Report each line from the data below that holds the word "ankle".

Task inputs: Begin

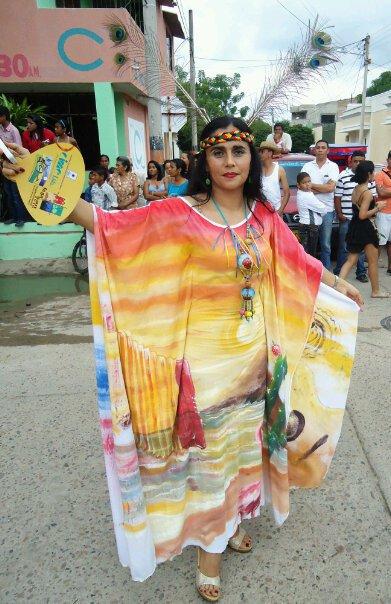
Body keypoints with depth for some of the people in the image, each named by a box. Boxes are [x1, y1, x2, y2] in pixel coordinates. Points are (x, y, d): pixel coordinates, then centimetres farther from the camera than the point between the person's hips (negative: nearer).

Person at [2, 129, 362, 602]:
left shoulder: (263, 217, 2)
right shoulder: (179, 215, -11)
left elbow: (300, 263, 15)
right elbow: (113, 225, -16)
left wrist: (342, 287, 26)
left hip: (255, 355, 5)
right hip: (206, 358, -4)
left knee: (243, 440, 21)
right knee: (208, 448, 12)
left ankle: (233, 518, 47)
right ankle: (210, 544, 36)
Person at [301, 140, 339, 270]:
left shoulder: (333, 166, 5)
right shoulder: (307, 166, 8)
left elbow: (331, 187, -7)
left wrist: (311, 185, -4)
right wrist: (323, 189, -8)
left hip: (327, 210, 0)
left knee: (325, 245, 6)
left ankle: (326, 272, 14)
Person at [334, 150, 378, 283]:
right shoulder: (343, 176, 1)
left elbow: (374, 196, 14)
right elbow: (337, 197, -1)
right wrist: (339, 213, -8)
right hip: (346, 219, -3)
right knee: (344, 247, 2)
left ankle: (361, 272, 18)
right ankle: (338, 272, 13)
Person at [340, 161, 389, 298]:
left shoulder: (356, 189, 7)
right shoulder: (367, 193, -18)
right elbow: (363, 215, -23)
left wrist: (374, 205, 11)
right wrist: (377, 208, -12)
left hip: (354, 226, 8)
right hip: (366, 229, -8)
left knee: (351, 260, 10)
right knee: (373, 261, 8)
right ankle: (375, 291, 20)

Task inputs: End
Task inputs: Begin

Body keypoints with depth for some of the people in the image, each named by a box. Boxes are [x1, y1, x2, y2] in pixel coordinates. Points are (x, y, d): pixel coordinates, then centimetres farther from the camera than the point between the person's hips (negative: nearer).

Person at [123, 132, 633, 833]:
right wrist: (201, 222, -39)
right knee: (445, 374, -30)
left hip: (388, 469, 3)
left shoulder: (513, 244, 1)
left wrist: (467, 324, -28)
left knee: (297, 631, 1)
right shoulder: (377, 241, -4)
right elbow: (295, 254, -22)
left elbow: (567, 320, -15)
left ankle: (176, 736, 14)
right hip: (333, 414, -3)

Task inputs: End
Task inputs: Begin

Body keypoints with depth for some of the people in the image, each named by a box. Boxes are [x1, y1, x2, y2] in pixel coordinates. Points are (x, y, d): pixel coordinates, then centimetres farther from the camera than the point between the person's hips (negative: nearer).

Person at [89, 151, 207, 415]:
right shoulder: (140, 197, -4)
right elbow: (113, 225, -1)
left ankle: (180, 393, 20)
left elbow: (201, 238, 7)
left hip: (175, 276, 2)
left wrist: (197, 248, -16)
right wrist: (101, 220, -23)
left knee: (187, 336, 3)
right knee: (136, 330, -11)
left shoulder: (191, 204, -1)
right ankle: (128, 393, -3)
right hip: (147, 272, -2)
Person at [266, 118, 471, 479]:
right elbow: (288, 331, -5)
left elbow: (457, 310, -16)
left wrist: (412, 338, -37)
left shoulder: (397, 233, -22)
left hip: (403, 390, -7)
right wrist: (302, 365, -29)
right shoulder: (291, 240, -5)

Task inputs: End

Expected output:
left ankle: (233, 518, 47)
right ankle: (210, 544, 36)
left ankle: (326, 272, 14)
left ankle: (361, 272, 18)
right ankle: (338, 272, 13)
right ankle: (375, 291, 20)
left ankle: (176, 736, 14)
left ankle: (180, 393, 20)
right ankle: (128, 393, -3)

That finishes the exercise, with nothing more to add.